-------- Provided data --------

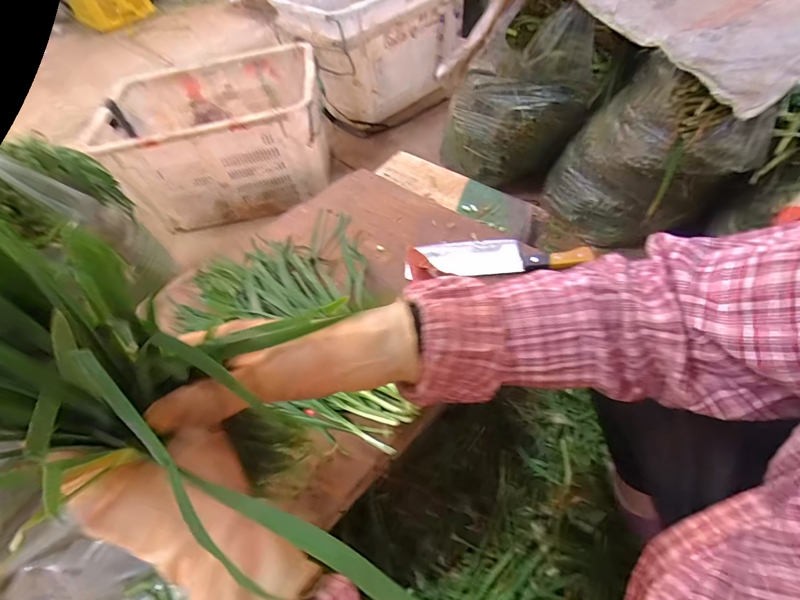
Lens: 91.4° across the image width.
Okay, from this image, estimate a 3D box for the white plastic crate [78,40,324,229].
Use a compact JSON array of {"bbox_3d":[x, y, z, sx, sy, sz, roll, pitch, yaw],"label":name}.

--------

- [To do]:
The task calls for duplicating the data exactly, with no images kept.

- [Solved problem]:
Lens: 91.4° across the image width.
Okay, from this image, estimate a 3D box for the white plastic crate [78,40,324,229].
Use a compact JSON array of {"bbox_3d":[x, y, z, sx, sy, sz, roll, pitch, yaw],"label":name}.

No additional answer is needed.